For the past year we have been transitioning into the hard market for aviation insurance. The transition has been very tough both on aircraft operators (rate increases, less coverage options) and aviation insurance underwriters (several company closures with layoffs).

Purely based on experience during the last hard market in 2002, the hard market cycle is likely to remain for 3 to 4 more years. World events could affect this timeline.

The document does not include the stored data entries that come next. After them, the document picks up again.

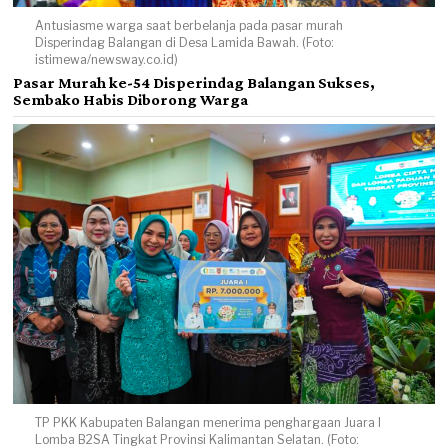
Antusiasme warga saat berbelanja pada pasar murah
Disperindag Balangan di Desa Lamida Bawah. (Foto:
istimewa/newsway.co.id)
Pasar Murah ke-54 Disperindag Balangan Sukses,
Sembako Habis Diborong Warga
TP PKK Kabupaten Balangan menerima penghargaan Juara I
Lomba B2SA Tingkat Provinsi Kalimantan Selatan. (Foto:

So what can aviation insurance consumers do:

  1. First and foremost, align yourself with an insurance broker that has a good reputation. Now more than ever, insurance underwriters can only put their best offer on the table if they completely trust the underwriting information being presented. Aligning yourself with a broker that is known for honesty and transparency can make the difference between going out of business or carrying on.
  2. Realistic expectations. During the soft market that just ended underwriters exercised tremendous flexibility on premium and training. Training is now more important that it ever was for underwriters. This is because their companies are under threat of market exit. They have to keep claims activity down however they can. Training (the human factor) is the best place to control this. So expect to do training and include it in your budget. We are still achieving some training exceptions but they are few and far between, depending on many factors of each risk.
  3. Allow your broker as much time as possible to negotiate renewal terms. This means providing applications as soon as possible after the request comes in. It’s already a hard market to negotiate what you need out of your policy, there’s no need to add a time constraint.

Our expectation is that more insurance companies will be exiting the marketplace as new Reinsurance agreements make them unprofitable. How many more, perhaps as many as 3 more companies based on the number of insurers in the last hard market. This will continue the trend of rate increases, coverage reductions, and strict training requirements.